Sur un grand projet de recherche autour de la justice climatique. Nous nous intéressons au sort fait par la justice aux requêtes climatiques partout dans le monde. Le droit climatique et les droits de l’homme sont étroitement liés : les deux me tiennent très à coeur. Nous cherchons à voir comment mettre les droits de l’homme au profit des requêtes climatiques. Les instances régionales des droits de l’homme, telles que la CourEDH ou la Cour interaméricaine des droits de l’homme sont appelées à combler une lacune sur ce point, puisqu’il n’y a pas de tribunal climatique international. Les grèves des jeunes pour le climat me donnent espoir. Il est du reste remarquable de constater que les jeunes et les aînés s’engagent côte à côte pour le climat.

Quels seront les temps forts de vos cours pour ce semestre d’hiver ?

Je proposerai notamment un cours de rédaction scientifique à l’ensemble des 750 à 900 nouveaux inscrits. Puis, mes cours sur les droits fondamentaux et le droit européen devraient sensibiliser les jeunes aux droits de l’homme, à l’Europe et à la conservation de notre planète. Il s’agit de leur donner les instruments dont ils ont besoin : dans une procédure judiciaire comme au football, il y a des règles à respecter. Sinon, on est hors-jeu. Il faut une expression claire et limpide, une argumentation cohérente. J’ai vu trop d’écrits juridiques mal rédigés au cours de ma carrière de juge.

Vous êtes aussi la première lauréate suisse du Prix Madame de Staël des Académies européennes pour les valeurs culturelles. Que signifie cette distinction pour vous ?

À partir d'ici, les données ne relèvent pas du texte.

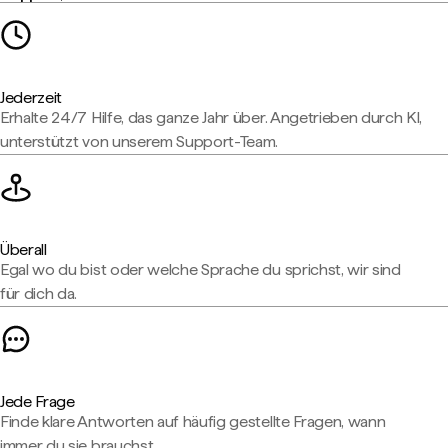
Jederzeit
Erhalte 24/7 Hilfe, das ganze Jahr über. Angetrieben durch KI,
unterstützt von unserem Support-Team.
Überall
Egal wo du bist oder welche Sprache du sprichst, wir sind
für dich da.
Jede Frage
Finde klare Antworten auf häufig gestellte Fragen, wann
immer du sie brauchst.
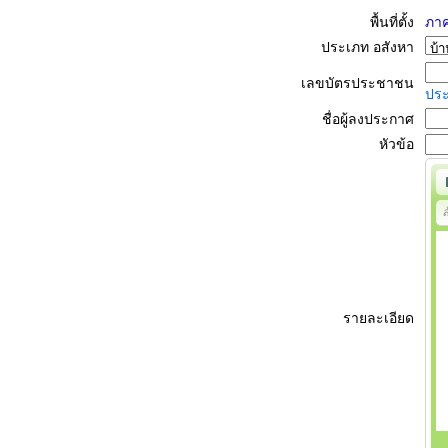
พื้นที่ตั้ง
ภาค
ประเภท อสังหา
เลขบัตรประชาชน
ปร
ชื่อผู้ลงประกาศ
หัวข้อ
รายละเอียด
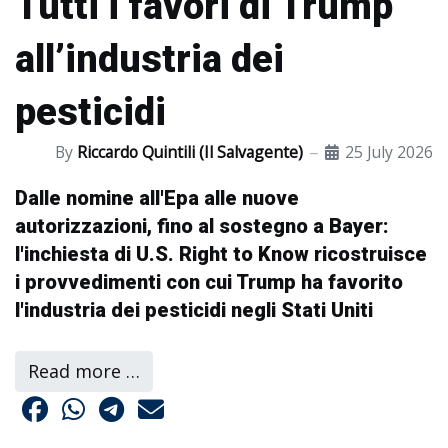
Tutti i favori di Trump
all’industria dei
pesticidi
By
Riccardo Quintili (Il Salvagente)
25 July 2026
Dalle nomine all'Epa alle nuove
autorizzazioni, fino al sostegno a Bayer:
l'inchiesta di U.S. Right to Know ricostruisce
i provvedimenti con cui Trump ha favorito
l'industria dei pesticidi negli Stati Uniti
Read more …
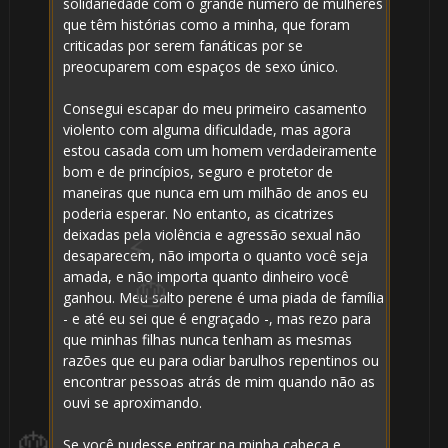
solidariedade com o grande número de mulheres
que têm histórias como a minha, que foram
criticadas por serem fanáticas por se
preocuparem com espaços de sexo único.
Consegui escapar do meu primeiro casamento
violento com alguma dificuldade, mas agora
8️⃣
estou casada com um homem verdadeiramente
bom e de princípios, seguro e protetor de
maneiras que nunca em um milhão de anos eu
poderia esperar. No entanto, as cicatrizes
deixadas pela violência e agressão sexual não
desaparecem, não importa o quanto você seja
amada, e não importa quanto dinheiro você
⚡
ganhou. Meu salto perene é uma piada de família
- e até eu sei que é engraçado -, mas rezo para
que minhas filhas nunca tenham as mesmas
⚡
razões que eu para odiar barulhos repentinos ou
encontrar pessoas atrás de mim quando não as
ouvi se aproximando.
Se você pudesse entrar na minha cabeça e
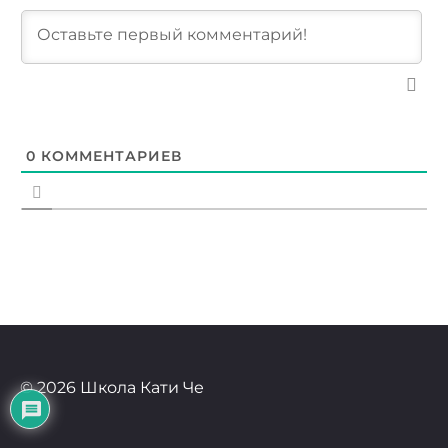
0
КОММЕНТАРИЕВ
© 2026 Школа Кати Че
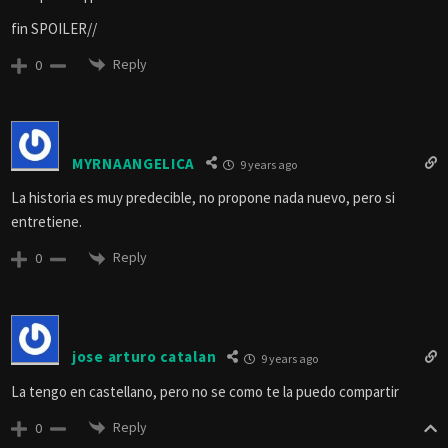
fin SPOILER//
Reply
0
MYRNAANGELICA
9 years ago
La historia es muy predecible, no propone nada nuevo, pero si
entretiene.
Reply
0
jose arturo catalan
9 years ago
La tengo en castellano, pero no se como te la puedo compartir
Reply
0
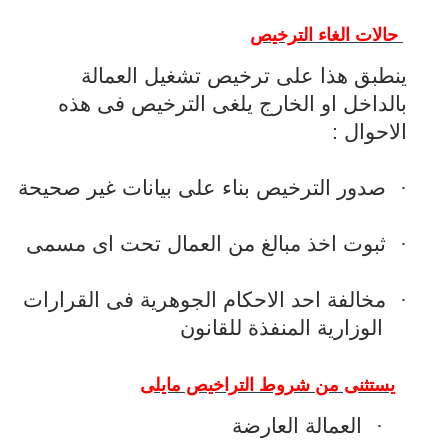
حالات الغاء الترخيص
ينطبق هذا على ترخيص تشغيل العمالة
بالداخل او الخارج يلغى الترخيص فى هذه
الاحوال :
·
صدور الترخيص بناء على بيانات غير صحيحة
·
ثبوت اخذ مبالغ من العمال تحت اى مسمى
·
مخالفة احد الاحكام الجوهرية فى القرارات
الوزارية المنفذة للقانون
يستثنى من شروط التراخيص مايلى
·
العمالة العارضة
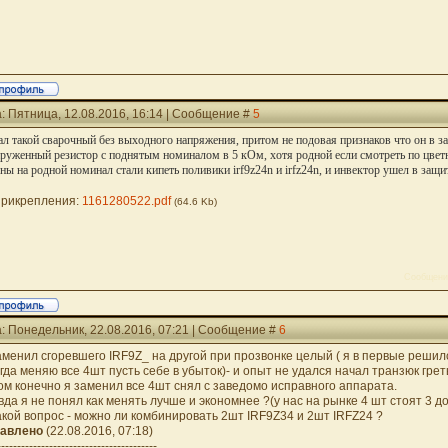
: Пятница, 12.08.2016, 16:14 | Сообщение #
5
л такой сварочный без выходного напряжения, притом не подовая признаков что он в 
руженный резистор с поднятым номиналом в 5 кОм, хотя родной если смотреть по цвет
ны на родной номинал стали кипеть поливики irf9z24n и irfz24n, и инвектор ушел в защи
рикрепления:
1161280522.pdf
(64.6 Kb)
Сообщени
: Понедельник, 22.08.2016, 07:21 | Сообщение #
6
аменил сгоревшего IRF9Z_ на другой при прозвонке целый ( я в первые решил
егда меняю все 4шт пусть себе в убыток)- и опыт не удался начал транзюк греть
ом конечно я заменил все 4шт снял с заведомо исправного аппарата.
вда я не понял как менять лучше и экономнее ?(у нас на рынке 4 шт стоят 3 д
акой вопрос - можно ли комбинировать 2шт IRF9Z34 и 2шт IRFZ24 ?
авлено
(22.08.2016, 07:18)
----------------------------------------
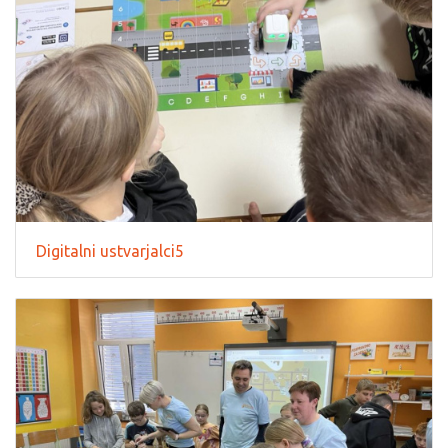
Digitalni ustvarjalci5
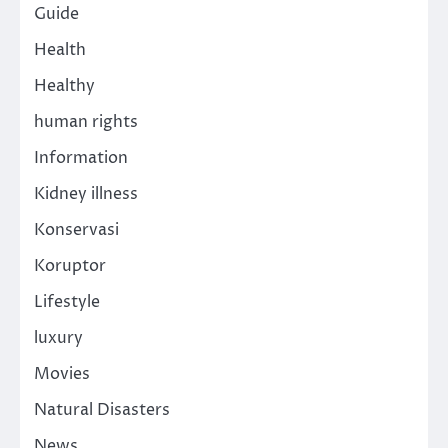
Guide
Health
Healthy
human rights
Information
Kidney illness
Konservasi
Koruptor
Lifestyle
luxury
Movies
Natural Disasters
News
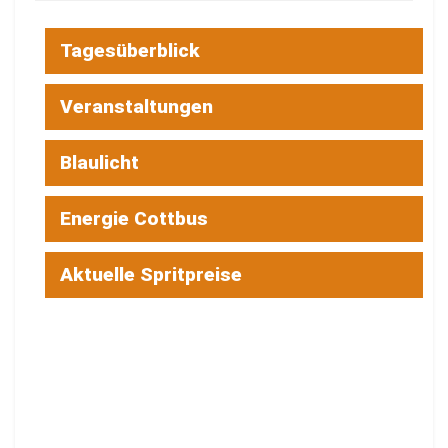
Tagesüberblick
Veranstaltungen
Blaulicht
Energie Cottbus
Aktuelle Spritpreise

C’est d’abord une distinction formidable pour tous les scientifiques de Suisse. La preuve que nous sommes entendus, que notre travail de recherche sur l’Europe (et pour elle) trouve un lectorat. Il ne va pas de soi aujourd’hui que des chercheurs suisses obtiennent un prix européen. La rupture des négociations sur un accord-cadre a été catastrophique pour les chercheurs suisses. Et pour moi personnellement, c’est une belle reconnaissance de l’important travail de fond que j’ai réalisé à la CourEDH.